----- Task inputs
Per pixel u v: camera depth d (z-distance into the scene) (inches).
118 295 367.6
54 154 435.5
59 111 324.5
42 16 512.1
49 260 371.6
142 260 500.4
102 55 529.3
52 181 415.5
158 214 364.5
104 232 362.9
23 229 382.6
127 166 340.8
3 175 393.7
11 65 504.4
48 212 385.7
----------
Requirement:
Set the whole listing down again so that it matches the original exactly.

Result of this exercise:
Per pixel u v: camera depth d (z-distance into the scene) (inches).
118 295 367.6
54 154 435.5
59 111 324.5
42 16 512.1
49 260 371.6
142 260 500.4
102 55 529.3
52 181 415.5
158 214 364.5
104 232 362.9
23 229 382.6
127 166 340.8
3 175 393.7
11 65 504.4
48 212 385.7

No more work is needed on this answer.